The Americans with Disabilities Act (ADA) requires public transit agencies that provide fixed-route service to provide “complementary paratransit” service to people with disabilities who cannot use the fixed-route bus or rail service because of a disability. The ADA regulations specifically define a population of customers who are entitled to this service as a civil right. The regulations also define minimum service characteristics that must be met for this service to be considered equivalent to the fixed-route service it is intended to complement.
In general, ADA complementary paratransit service must be provided within 3/4 of a mile of a bus route or rail station, at the same hours and days, for no more than twice the regular fixed-route fare.
While the transit agency is required to provide paratransit for trips with origins and destinations within 3/4 of a mile of a route/station, paratransit eligible customers who are outside the service area could still use the service if they are able to use get themselves into the service area. The ADA further requires that paratransit rides be provided to all eligible riders if requested any time the previous day. The ADA allows providers to negotiate trip times with the customer, but no more than an hour before or an hour after the requested time.
The ADA regulations provide three categories of paratransit eligibility. All three categories include people who may be able to ride fixed-route transit for some trips and not for other trips, and eligibility may be conditional based on the person’s ability to ride fixed-route for certain trips. The three categories are defined in response to the frequently-asked question, “What are the three categories of eligibility for ADA complementary paratransit?”

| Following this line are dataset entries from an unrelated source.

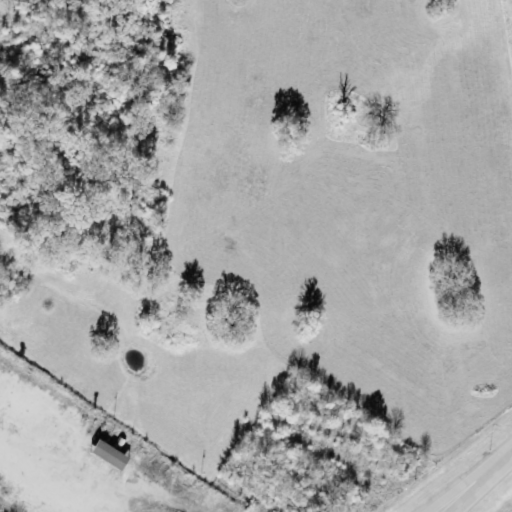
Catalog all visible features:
building: (111, 457)
road: (470, 480)
road: (479, 481)
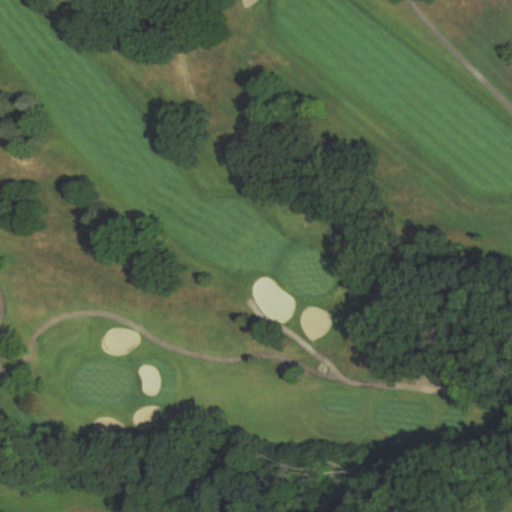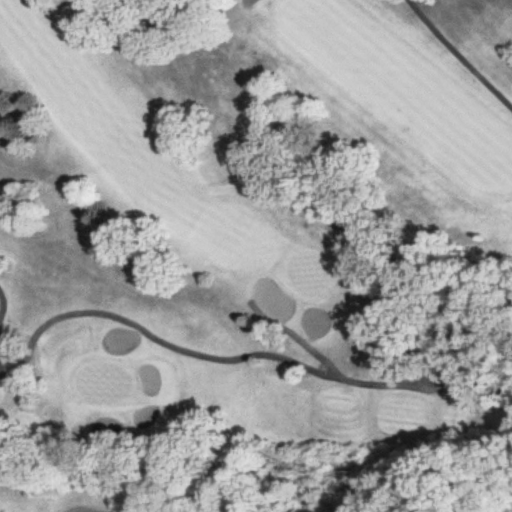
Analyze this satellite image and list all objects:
park: (253, 252)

The eligibility determination process for ADA complementary paratransit is developed by the transit system in consultation with the local community. To qualify for this service, it is usually necessary to submit an application, and may also require supporting documentation, an in-person interview and/or an in-person assessment of the applicant’s ability to use fixed-route service. Some transit systems have more rigorous processes and strictly limit eligibility to those people who are functionally unable to ride fixed-route service. Other transit systems have less restrictive eligibility or may use the ADA paratransit application process to determine eligibility for other kinds of demand-responsive services, described below.

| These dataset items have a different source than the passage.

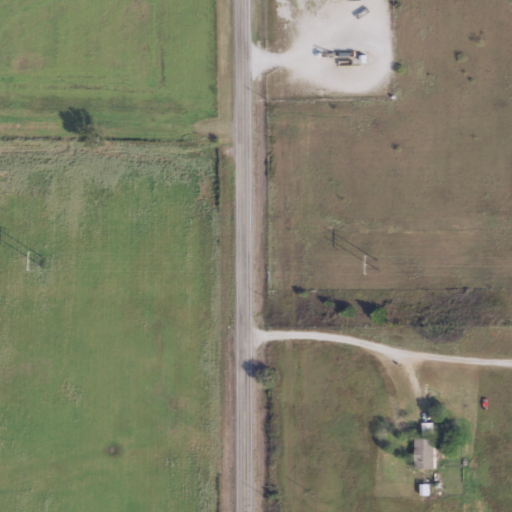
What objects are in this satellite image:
road: (239, 256)
road: (375, 344)
building: (423, 452)
building: (423, 452)
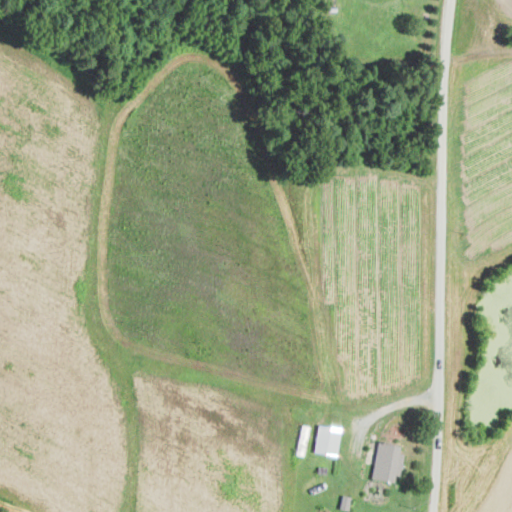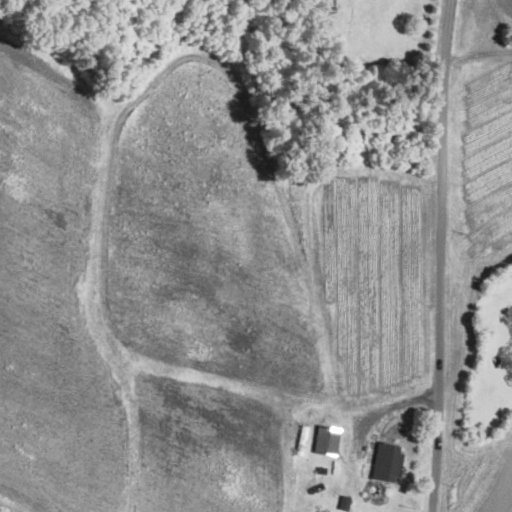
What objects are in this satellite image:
road: (445, 255)
building: (324, 439)
building: (384, 461)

Relationship to other kinds of demand-responsive services
It is important to note that a community may offer other kinds of transportation services or in addition to, or instead of, the fixed-route and ADA complementary paratransit services. Such services may be offered on a general public basis (for example, open to all people with disabilities, senior adults, and/or the general public), or may be limited to people who participate in specific social service programs. The service characteristics vary widely from community to community. Sometimes these services are provided in coordination with the ADA complementary paratransit. A customer may be eligible to use the ADA complementary paratransit for some trips, but find it necessary to use other demand-responsive services for other trips. For example, while the ADA complementary paratransit may only operate within 3/4 mile of the fixed-route service, another service may be available throughout the county.